- _Task brief_: Rewrite each of the entries below with every "what" changed to "which" and everything else left as it is, and omit the pictures.

--- begin Stored records ---

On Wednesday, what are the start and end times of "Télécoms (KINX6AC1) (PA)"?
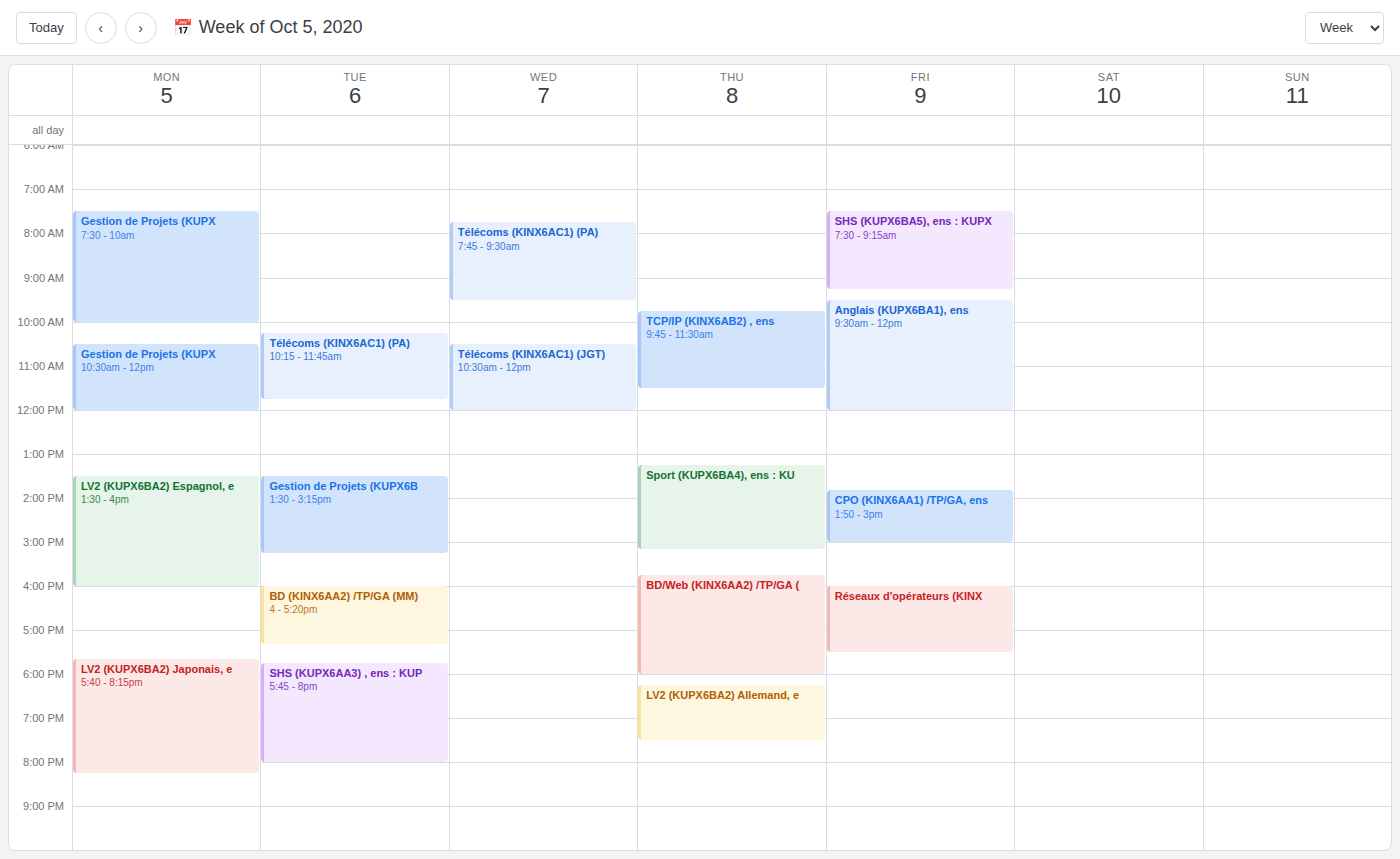
7:45 AM to 9:30 AM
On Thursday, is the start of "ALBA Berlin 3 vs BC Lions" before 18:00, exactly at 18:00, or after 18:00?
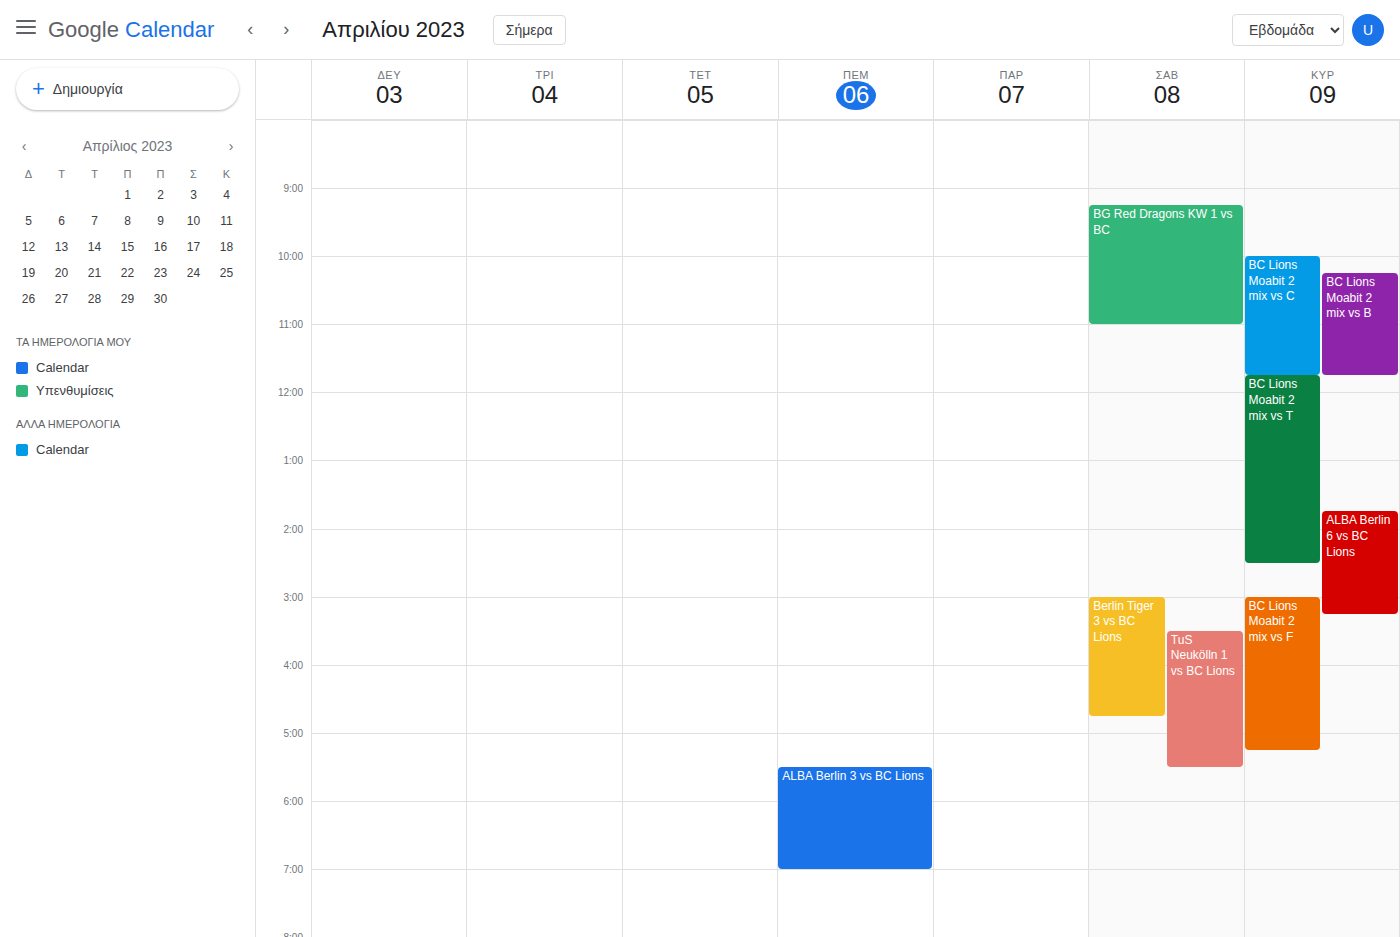
17:30 -- before 18:00, 30 minutes above the 18:00 line.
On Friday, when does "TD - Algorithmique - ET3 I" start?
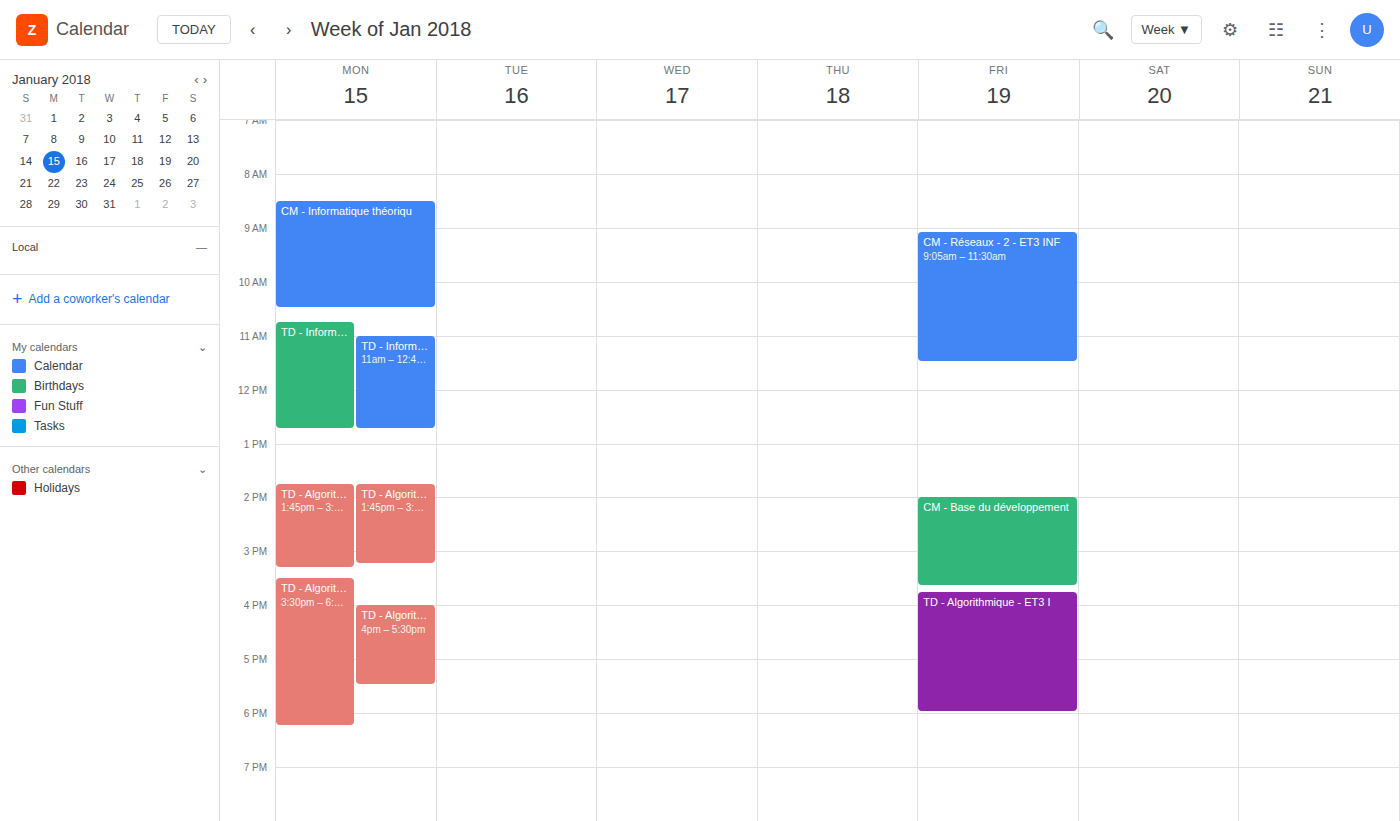
3:45 PM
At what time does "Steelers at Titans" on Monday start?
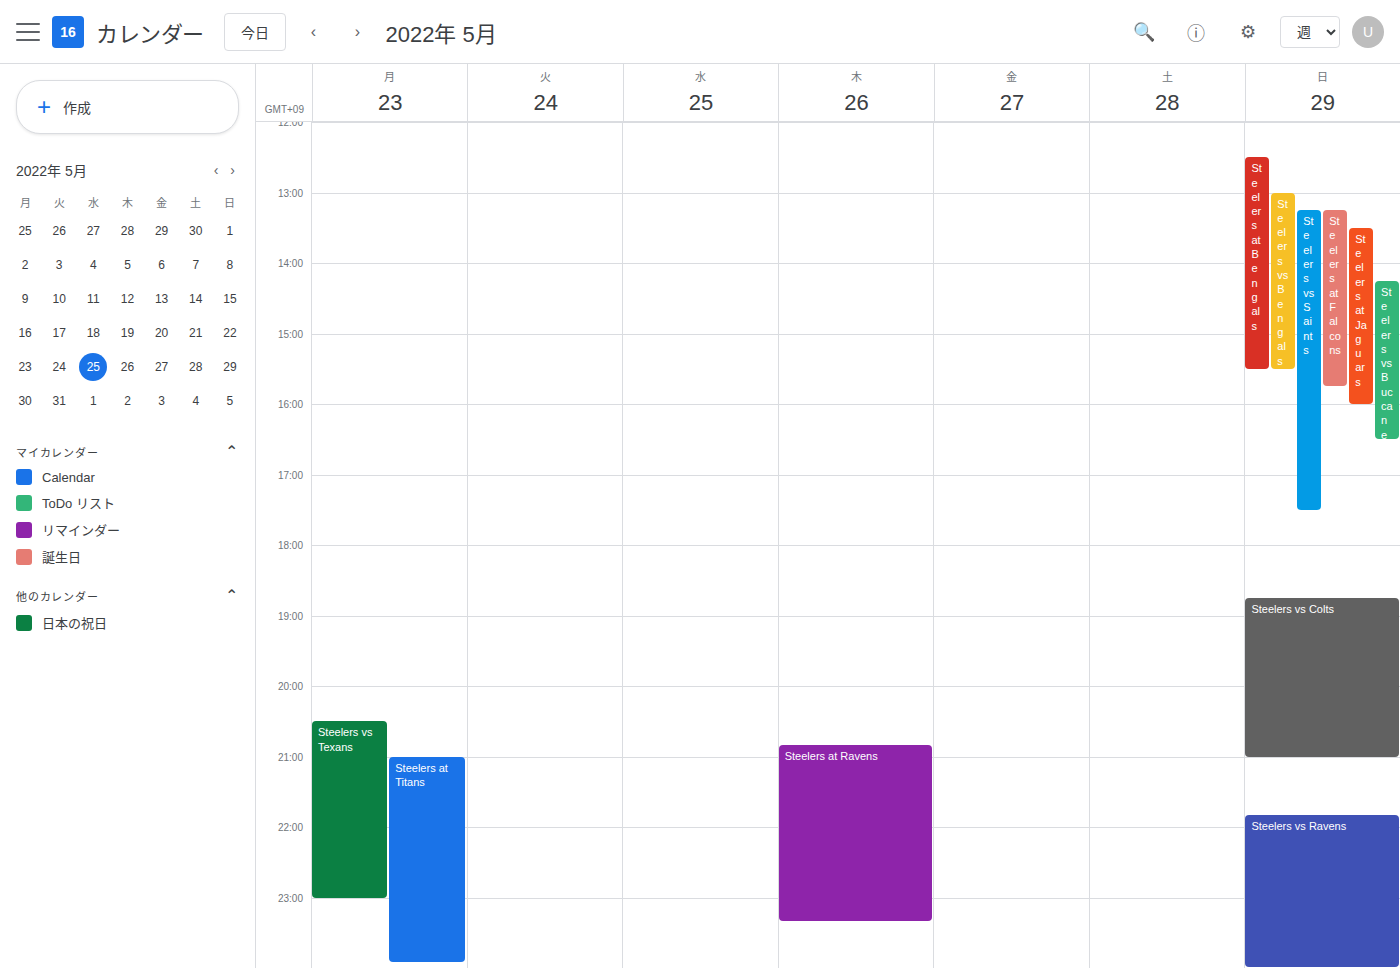
9:00 PM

--- end Stored records ---

- _Exercise solution_:
On Wednesday, which are the start and end times of "Télécoms (KINX6AC1) (PA)"?
7:45 AM to 9:30 AM
On Thursday, is the start of "ALBA Berlin 3 vs BC Lions" before 18:00, exactly at 18:00, or after 18:00?
17:30 -- before 18:00, 30 minutes above the 18:00 line.
On Friday, when does "TD - Algorithmique - ET3 I" start?
3:45 PM
At which time does "Steelers at Titans" on Monday start?
9:00 PM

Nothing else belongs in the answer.